Feuilles d’hiver (6, 7 et 8)

6. Depuis son bureau au Massachusetts, Herman Melville écrit sur l’arrivée à Massa, de l’autre côté de l’océan, du prophète Jonas voyageant dans le ventre d’une baleine. 

Il y a de cela des millions d’années, Massa et les îles Canaries faisaient partie, avec l’île de Madère, du continent africain. Une plaque terrestre abritant cet arbre mythique, endémique, l’Arganier. Majestueux dès qu’il pleut, souffrant sous la menace de la chaleur et des prédateurs. Un arbre capable de vivre des siècles grâce à des racines allant jusqu’à 25 mètres en profondeur. Cette plante mythique qui peut atteindre 10 mètres de haut, rempart solide, jusqu’à présent, contre la saharisation. 

Cet arbre qui a donné son nom à la plage Arguineguìn. Cette plage canarienne, en face du continent africain, qui voit s’échouer par beau temps les immigrés clandestins partis de chez eux à la recherche de ce qu’ils désespèrent d’avoir chez eux.
L’île de Madère, ce rocher perdu dans l’océan atlantique, abrite des séguias en tout point similaires à celles que l’on retrouve dans les oasis de la région du Souss et ailleurs. Des séguias qui ont servi à l’adduction de l’eau pour irriguer les plantations de canne à sucre. Exactement comme dans le Maroc des Saadiens, il y a de cela quatre siècles.

Inéluctable, alors, la saharisation du Souss, ce pays que j’aime tant ? Ces vallons, ces collines, ces arganeraies disparaîtront-ils un jour ? Comme l’ont fait avant eux dinosaures et autres végétations ? Les vents de l’est transporteront-ils de nouveau ces poussières chargées de fertilisants pour d’autres voyages au secours de l’Amazonie, déjà en souffrance ?

En marchant un jour de cet hiver, dans l’arrière pays sec à en pleurer, bientôt cicatrisé par une voie rapide si indispensable, je tombe sur un livre mourant, ou plutôt déjà mort, aux feuilles froissées au pied d’un arganier qui a perdu ses feuilles et ne garde que ses épines.

7. Par un rude hiver en 1620, de l’autre côté de l’Atlantique, débarquait le navire dénommé Mayflower avec à son bord les 102 passagers anglais (dont la liste est consultable sur ce site web). Cette centaine de passagers qui allaient se démultiplier pour conquérir des terres et coloniser les peuples indigènes avant de faire une révolution contre les colons anglais.

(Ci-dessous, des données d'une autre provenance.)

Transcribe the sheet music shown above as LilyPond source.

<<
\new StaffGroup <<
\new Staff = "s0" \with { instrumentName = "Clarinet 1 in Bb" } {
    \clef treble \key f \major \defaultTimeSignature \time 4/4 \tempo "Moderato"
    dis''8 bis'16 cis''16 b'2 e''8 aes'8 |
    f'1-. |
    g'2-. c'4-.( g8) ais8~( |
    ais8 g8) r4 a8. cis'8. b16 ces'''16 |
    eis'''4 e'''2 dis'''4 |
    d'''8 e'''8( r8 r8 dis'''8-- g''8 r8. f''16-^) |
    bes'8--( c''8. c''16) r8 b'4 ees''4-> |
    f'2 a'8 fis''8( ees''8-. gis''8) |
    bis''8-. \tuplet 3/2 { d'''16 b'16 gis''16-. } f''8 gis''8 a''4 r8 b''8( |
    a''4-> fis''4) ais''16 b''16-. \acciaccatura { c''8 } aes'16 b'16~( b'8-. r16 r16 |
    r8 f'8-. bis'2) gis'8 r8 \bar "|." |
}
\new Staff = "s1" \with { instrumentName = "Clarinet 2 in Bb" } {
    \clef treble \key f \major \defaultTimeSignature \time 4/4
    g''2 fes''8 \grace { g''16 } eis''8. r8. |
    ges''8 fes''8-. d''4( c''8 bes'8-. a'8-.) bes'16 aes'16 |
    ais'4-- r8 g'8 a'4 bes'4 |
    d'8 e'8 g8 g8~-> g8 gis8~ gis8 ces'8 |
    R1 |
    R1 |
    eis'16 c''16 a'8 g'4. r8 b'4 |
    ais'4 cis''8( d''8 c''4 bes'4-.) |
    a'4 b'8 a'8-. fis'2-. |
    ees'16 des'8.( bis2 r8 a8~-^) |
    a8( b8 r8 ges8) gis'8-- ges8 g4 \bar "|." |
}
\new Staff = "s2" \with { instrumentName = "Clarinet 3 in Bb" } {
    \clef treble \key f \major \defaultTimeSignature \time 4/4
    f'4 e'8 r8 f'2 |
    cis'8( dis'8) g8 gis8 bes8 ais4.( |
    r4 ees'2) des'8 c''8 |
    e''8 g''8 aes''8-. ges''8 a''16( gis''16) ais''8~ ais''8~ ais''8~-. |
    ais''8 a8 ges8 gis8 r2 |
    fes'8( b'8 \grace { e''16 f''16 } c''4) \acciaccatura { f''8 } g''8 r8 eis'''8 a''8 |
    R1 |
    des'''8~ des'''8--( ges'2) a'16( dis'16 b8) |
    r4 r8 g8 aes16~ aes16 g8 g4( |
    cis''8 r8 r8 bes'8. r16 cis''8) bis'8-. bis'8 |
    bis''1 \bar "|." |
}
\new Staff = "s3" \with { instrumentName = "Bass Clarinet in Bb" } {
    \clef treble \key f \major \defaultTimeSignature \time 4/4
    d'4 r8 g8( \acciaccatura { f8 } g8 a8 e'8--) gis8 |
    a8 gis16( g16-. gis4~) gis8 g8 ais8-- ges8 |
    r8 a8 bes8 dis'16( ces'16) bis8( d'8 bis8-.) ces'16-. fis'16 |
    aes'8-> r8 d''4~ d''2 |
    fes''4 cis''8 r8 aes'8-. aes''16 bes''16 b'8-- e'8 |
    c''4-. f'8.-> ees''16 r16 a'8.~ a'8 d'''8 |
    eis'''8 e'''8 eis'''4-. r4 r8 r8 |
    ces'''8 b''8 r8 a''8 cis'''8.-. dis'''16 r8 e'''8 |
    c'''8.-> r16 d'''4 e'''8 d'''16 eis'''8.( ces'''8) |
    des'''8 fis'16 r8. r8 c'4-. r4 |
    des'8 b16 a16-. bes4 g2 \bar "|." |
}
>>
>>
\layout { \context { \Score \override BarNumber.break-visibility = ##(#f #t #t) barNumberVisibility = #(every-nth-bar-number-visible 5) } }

Avant le Mayflower, en 1619, un autre navire, The White Lion débarquait en Virginie sur la côte américaine, avec à son bord les premiers africains, une vingtaine. Suivis par d’autres africains, qui seront mis au service des blancs émigrés d’Europe.

8. Lorsque je me trouve dans un avion et que je jette un coup d’oeil par le hublot sur les territoires survolés, aucune frontière n’est visible. Depuis quand les frontières et les passeports existent ? Inventé par un roi britannique au 15e siècle, pour des usages limités, le passeport est devenu aujourd’hui un baromètre de la puissance des nations. Le meilleur, le sésame par excellence, le passeport japonais. Normal ! Il s’agit d’une puissance économique. En revanche en 3e position, la Finlande, ce petit pays tranquille sans ressources naturelles ! En 89e position, le Maroc, ce pays stratégiquement placé, mais dont le passeport n’ouvre pas beaucoup de portes, en tout cas pas les plus recherchées.